J.-C.C. : Mais peut-être n’est-il pas nécessaire de tout détruire. De la même façon que je peux repérer dans mon document toutes les occurrences d’un mot par la fonction « rechercher » et les supprimer d’un seul « clic », pourquoi ne pas imaginer une censure informatique qui parviendrait à ne faire disparaître qu’un mot ou un groupe de mots, mais dans tous les ordinateurs de la planète ? Mais alors, quels mots nos dictateurs informatiques vont-ils choisir ? Il faut parier sur une riposte de la part des utilisateurs, bien entendu, comme chaque fois. La vieille histoire de l’attaque et de la défense sur un autre terrain. Et nous pouvons imaginer aussi une nouvelle Babel, une soudaine disparition des langues, des codes, de toutes les clés. Quel chaos !

J.-P. de T. : Le paradoxe est, vous l’avez évoqué, que l’œuvre ou l’homme condamné au silence fasse de ce silence même une sorte de chambre d’écho et finisse par se trouver une place ainsi dans nos mémoires. Pouvez-vous revenir sur ce retournement du sort ?

U.E. : Il faut prendre ici la damnatio memoriae dans un autre sens. Pour des raisons multiples et complexes — filtrages, accidents, incendies —, une œuvre ne parvient pas jusqu’à nous. Personne n’est responsable à proprement parler de sa disparition. Mais elle manque à l’appel. Et parce que l’œuvre a été commentée et saluée par de très nombreux témoins, elle se fait précisément remarquer par son absence. C’est le cas des œuvres de Xeusis dans l’Antiquité. Personne ne les a vues en dehors des contemporains de l’artiste, et pourtant nous en parlons encore aujourd’hui.

J.-C.C. : Lorsque Toutankhamon succède à Akhénaton, on efface au burin sur les temples le nom du pharaon défunt, déclaré hérétique. Et Akhénaton n’est pas le seul à avoir subi cet effacement. Les inscriptions s’effritent, les statues tombent. Je repense à cette admirable photographie de Koudelka : une statue de Lénine, allongée comme un immense cadavre sur un chaland, descend le Danube vers la mer Noire où elle va disparaître.

A propos des statues du Bouddha détruites en Afghanistan, il faut peut-être donner une précision. Pendant les premiers siècles qui ont suivi la prédication du Bouddha, on ne le représente pas. Il est montré par son absence. Des traces de pieds. Un fauteuil vide. Un arbre à l’ombre duquel il méditait. Un cheval avec une selle mais sans cavalier.

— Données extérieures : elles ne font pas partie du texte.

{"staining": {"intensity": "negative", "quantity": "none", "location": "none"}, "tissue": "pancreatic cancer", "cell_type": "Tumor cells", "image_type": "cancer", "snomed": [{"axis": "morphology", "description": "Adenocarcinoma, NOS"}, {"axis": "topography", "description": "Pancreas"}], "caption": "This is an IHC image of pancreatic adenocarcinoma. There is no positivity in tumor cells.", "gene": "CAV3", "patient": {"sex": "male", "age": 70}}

Ce n’est qu’à partir de l’invasion d’Alexandre le Grand qu’on commence, en Asie centrale, sous l’influence d’artistes grecs, à donner une apparence physique au Bouddha. Ainsi les talibans, sans le savoir, participaient à un retour à l’origine même du bouddhisme. Pour les vrais bouddhistes, ces niches aujourd’hui vides, dans la vallée de Bamiyan, sont peut-être plus éloquentes, plus pleines, qu’avant.

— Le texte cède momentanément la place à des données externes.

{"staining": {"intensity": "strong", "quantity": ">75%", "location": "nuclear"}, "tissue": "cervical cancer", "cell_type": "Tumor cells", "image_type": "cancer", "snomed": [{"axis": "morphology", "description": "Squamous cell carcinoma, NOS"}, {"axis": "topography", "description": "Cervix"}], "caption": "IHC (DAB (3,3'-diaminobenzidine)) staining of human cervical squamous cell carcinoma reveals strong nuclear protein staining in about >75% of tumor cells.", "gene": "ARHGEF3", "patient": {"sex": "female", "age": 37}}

Ces actes terroristes, auxquels paraît parfois se réduire, aujourd’hui, la civilisation arabo-musulmane, en viendraient presque à masquer la grandeur qui fut la sienne. De la même manière que les sacrifices sanglants aztèques ont masqué pendant des siècles toutes les beautés de leur civilisation. Les Espagnols en ont largement amplifié l’écho au point que, lorsqu’ils voulurent faire disparaître les vestiges de la civilisation des vaincus, les sacrifices sanglants étaient à peu près tout ce que la mémoire collective en avait conservé. L’islam est guetté aujourd’hui par ce même péril : être réduit demain, dans nos proches mémoires, à cette seule violence terroriste. Car notre mémoire, comme notre cerveau, est réductrice. Nous procédons sans cesse par sélection et réduction.

La censure par le feu

J.-P. de T. : Parmi les censeurs les plus redoutables de l’histoire des livres, il faut faire ici un sort particulier au feu.

U.E. : Naturellement, et il faut citer immédiatement les bûchers où les nazis faisaient disparaître les livres « dégénérés ».

J.-C.C. : Dans Fahrenheit 451, Bradbury imagine une société qui a voulu s’émanciper de l’héritage encombrant des livres et a décidé de les brûler. 451 degrés Fahrenheit est très précisément la température à laquelle le papier brûle : car ce sont les pompiers qui sont chargés ici de brûler les livres.

U.E. : Fahrenheit 451, c’est aussi le titre d’une émission de la radio italienne. Mais il s’agit exactement du contraire : un auditeur téléphone pour expliquer qu’il ne peut pas trouver ou qu’il a perdu tel livre. Un autre appelle aussitôt pour dire qu’il en possède un exemplaire et qu’il est prêt à le céder. C’est un peu le principe d’abandonner un livre quelque part, dans un cinéma, dans le métro, après l’avoir lu, afin qu’il fasse le bonheur d’un autre. Cela dit, le feu accidentel ou volontaire accompagne l’histoire du livre depuis ses origines. Il serait impossible de citer toutes les bibliothèques qui ont brûlé.